- [Stated task]: Copy the following lines word for word, from the very first line through the line that contains "genus: Neotinea", including both of those lines.

- [Material provided]:
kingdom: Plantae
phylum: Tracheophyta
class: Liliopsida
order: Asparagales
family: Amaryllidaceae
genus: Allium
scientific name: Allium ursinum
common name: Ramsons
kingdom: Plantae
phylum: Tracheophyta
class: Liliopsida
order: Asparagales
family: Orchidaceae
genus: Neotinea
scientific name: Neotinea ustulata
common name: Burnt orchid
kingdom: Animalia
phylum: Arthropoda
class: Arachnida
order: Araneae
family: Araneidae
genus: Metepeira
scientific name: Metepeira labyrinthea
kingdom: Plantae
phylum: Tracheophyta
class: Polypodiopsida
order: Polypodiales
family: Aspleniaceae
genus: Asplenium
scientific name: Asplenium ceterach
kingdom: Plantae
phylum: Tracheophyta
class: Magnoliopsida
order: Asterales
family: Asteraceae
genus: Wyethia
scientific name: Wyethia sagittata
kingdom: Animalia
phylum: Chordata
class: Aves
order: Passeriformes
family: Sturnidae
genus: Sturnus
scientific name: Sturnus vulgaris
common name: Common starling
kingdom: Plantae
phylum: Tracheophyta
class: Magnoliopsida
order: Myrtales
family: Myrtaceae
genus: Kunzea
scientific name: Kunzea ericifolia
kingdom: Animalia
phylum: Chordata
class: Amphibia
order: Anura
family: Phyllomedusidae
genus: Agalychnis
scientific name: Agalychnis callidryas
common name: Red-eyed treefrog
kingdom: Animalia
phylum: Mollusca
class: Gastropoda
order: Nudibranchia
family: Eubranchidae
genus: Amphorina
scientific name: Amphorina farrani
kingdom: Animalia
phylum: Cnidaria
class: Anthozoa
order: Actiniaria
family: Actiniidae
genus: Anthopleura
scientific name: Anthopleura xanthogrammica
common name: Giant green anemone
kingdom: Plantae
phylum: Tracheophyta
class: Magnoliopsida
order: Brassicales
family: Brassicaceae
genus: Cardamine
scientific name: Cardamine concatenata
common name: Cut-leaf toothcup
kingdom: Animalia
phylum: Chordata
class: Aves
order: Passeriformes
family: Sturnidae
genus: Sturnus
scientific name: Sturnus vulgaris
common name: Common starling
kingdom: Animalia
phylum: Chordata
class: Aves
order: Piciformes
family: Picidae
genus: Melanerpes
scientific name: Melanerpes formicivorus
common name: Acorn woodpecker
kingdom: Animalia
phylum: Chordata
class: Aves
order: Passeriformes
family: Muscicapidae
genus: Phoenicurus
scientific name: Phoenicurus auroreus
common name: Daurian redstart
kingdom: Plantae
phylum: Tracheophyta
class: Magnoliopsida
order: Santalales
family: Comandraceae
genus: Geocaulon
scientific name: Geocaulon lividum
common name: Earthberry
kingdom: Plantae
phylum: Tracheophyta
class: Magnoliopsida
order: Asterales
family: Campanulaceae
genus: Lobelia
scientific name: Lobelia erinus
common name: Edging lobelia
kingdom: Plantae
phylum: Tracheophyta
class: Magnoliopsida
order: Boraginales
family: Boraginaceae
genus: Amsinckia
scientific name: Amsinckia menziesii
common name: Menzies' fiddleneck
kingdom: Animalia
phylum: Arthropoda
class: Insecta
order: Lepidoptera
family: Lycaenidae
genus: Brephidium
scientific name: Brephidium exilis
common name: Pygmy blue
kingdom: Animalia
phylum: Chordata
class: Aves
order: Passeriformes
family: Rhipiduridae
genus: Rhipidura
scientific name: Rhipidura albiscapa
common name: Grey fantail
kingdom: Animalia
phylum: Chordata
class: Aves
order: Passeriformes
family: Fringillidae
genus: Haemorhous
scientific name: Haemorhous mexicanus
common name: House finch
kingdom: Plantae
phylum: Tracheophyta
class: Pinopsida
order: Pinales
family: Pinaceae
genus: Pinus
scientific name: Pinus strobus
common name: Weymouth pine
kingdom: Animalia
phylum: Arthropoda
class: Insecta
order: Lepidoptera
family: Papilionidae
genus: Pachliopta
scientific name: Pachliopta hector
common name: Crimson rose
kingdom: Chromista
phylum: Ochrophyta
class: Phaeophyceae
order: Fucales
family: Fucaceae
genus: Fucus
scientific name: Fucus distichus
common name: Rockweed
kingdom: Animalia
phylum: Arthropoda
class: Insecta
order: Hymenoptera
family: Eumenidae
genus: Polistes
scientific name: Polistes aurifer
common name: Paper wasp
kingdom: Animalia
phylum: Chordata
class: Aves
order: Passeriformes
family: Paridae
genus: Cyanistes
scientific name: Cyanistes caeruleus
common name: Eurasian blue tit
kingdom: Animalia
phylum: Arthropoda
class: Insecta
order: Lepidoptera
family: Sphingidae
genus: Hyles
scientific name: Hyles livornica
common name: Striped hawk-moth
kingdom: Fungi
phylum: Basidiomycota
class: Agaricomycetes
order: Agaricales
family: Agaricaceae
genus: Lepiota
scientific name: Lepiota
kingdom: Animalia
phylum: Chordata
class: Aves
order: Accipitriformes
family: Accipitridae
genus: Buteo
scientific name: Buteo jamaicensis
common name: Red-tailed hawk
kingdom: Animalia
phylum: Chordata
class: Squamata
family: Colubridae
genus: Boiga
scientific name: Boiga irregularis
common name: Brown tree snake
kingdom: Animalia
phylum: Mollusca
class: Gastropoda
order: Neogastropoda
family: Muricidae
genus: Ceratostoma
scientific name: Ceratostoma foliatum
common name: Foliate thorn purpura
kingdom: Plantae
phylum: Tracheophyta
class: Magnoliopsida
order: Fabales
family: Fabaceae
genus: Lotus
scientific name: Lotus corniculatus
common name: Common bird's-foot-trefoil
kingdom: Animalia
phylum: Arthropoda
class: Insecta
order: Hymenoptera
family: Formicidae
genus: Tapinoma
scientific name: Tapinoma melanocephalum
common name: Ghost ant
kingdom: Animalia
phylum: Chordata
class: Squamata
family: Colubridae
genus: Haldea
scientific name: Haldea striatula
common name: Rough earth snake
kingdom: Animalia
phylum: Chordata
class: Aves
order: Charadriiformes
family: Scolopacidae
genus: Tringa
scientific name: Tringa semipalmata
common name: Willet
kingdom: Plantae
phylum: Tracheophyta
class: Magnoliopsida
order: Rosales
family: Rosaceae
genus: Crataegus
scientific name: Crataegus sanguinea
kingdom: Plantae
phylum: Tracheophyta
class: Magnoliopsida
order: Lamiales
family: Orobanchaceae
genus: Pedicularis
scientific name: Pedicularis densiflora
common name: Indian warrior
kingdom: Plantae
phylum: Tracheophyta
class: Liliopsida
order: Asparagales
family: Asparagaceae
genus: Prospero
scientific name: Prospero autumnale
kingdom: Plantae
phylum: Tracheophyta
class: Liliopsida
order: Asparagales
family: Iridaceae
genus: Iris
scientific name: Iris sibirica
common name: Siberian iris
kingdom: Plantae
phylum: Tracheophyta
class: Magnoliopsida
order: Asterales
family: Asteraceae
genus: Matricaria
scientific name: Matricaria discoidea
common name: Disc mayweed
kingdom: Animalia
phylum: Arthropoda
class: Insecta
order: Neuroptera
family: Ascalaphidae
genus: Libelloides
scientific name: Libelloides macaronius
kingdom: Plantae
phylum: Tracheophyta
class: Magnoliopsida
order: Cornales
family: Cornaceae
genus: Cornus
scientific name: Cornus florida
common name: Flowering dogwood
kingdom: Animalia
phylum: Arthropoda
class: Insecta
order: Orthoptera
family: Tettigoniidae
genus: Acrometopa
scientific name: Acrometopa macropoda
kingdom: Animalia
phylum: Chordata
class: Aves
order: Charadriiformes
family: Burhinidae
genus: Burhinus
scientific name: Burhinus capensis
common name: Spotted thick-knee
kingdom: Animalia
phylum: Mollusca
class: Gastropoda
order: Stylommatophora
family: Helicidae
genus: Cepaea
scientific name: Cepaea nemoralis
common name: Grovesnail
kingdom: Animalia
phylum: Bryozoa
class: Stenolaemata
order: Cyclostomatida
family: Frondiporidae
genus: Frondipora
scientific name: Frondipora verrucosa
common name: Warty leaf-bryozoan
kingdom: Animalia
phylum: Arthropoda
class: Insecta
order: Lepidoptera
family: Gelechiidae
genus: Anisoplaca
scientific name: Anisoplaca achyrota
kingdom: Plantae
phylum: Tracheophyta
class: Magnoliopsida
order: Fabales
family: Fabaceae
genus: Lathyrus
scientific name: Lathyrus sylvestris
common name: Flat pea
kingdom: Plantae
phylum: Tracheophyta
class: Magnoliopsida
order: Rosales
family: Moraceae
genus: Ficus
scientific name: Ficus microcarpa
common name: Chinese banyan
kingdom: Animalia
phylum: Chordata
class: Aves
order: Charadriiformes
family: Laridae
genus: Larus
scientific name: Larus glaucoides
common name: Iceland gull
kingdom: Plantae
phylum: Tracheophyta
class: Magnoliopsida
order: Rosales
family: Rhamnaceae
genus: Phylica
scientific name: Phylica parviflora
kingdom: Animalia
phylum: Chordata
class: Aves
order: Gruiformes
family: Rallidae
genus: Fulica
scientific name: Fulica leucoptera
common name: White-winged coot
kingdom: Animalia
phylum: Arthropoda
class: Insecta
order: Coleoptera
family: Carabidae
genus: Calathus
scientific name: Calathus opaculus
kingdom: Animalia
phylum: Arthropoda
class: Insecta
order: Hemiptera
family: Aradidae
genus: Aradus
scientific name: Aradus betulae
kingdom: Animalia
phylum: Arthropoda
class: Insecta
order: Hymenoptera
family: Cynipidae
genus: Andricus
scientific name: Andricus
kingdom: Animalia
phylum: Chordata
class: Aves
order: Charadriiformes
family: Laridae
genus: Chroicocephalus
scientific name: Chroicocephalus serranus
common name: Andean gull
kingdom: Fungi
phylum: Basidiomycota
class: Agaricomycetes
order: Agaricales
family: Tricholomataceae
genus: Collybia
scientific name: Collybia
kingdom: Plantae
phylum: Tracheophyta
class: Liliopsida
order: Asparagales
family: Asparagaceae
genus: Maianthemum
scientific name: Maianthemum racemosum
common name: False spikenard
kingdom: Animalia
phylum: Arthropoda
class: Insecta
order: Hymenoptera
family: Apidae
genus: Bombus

- [Task response]:
kingdom: Plantae
phylum: Tracheophyta
class: Liliopsida
order: Asparagales
family: Amaryllidaceae
genus: Allium
scientific name: Allium ursinum
common name: Ramsons
kingdom: Plantae
phylum: Tracheophyta
class: Liliopsida
order: Asparagales
family: Orchidaceae
genus: Neotinea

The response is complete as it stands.